▸ **Directions for this task**: Extract and reproduce verbatim the lines of the listing running from the line containing "jenis kulit kering." through the line containing "kali seminggu untuk hasil yang optimal.", including both of those lines.

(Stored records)
[Start of section]

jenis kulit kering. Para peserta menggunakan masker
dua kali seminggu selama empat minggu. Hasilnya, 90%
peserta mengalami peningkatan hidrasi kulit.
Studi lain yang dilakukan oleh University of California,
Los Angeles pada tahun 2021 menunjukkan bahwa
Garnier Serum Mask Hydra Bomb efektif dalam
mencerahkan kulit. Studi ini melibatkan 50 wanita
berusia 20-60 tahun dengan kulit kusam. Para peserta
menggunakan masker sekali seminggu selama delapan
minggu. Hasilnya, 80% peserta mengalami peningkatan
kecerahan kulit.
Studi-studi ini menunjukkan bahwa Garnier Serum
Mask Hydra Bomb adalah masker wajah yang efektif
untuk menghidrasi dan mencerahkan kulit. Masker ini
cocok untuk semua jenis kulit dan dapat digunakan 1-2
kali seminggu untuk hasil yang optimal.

[End of section]
[Start of section]

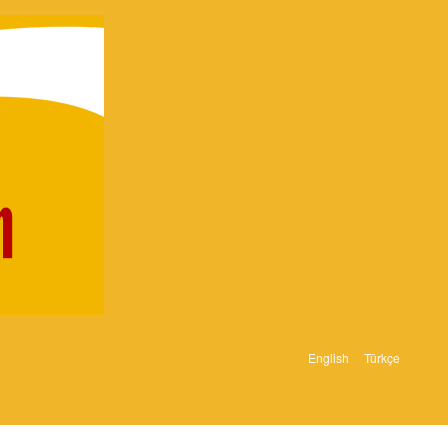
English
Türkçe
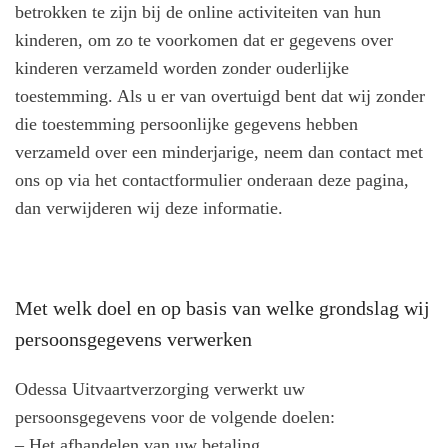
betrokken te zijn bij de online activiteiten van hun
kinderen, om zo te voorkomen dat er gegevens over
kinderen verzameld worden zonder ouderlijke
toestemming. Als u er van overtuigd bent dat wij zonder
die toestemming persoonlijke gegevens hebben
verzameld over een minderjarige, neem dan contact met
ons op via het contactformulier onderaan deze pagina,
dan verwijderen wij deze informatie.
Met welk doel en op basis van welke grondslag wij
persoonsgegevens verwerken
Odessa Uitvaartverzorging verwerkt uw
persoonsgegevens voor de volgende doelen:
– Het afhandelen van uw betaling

[End of section]
[Start of section]

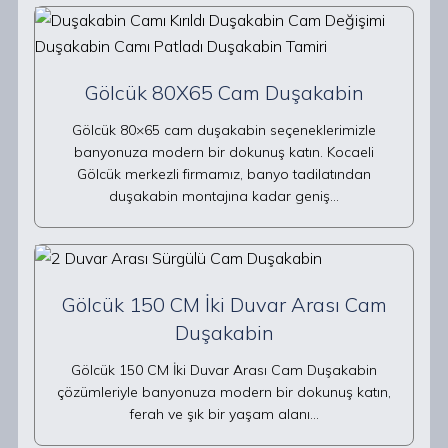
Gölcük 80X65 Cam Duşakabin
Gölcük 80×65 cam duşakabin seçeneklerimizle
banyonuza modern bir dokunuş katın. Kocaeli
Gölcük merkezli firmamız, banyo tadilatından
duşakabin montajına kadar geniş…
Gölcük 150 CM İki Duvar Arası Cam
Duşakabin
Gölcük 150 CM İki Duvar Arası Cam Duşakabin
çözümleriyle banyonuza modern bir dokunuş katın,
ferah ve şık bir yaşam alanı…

[End of section]

▸ **Task output**:
jenis kulit kering. Para peserta menggunakan masker
dua kali seminggu selama empat minggu. Hasilnya, 90%
peserta mengalami peningkatan hidrasi kulit.
Studi lain yang dilakukan oleh University of California,
Los Angeles pada tahun 2021 menunjukkan bahwa
Garnier Serum Mask Hydra Bomb efektif dalam
mencerahkan kulit. Studi ini melibatkan 50 wanita
berusia 20-60 tahun dengan kulit kusam. Para peserta
menggunakan masker sekali seminggu selama delapan
minggu. Hasilnya, 80% peserta mengalami peningkatan
kecerahan kulit.
Studi-studi ini menunjukkan bahwa Garnier Serum
Mask Hydra Bomb adalah masker wajah yang efektif
untuk menghidrasi dan mencerahkan kulit. Masker ini
cocok untuk semua jenis kulit dan dapat digunakan 1-2
kali seminggu untuk hasil yang optimal.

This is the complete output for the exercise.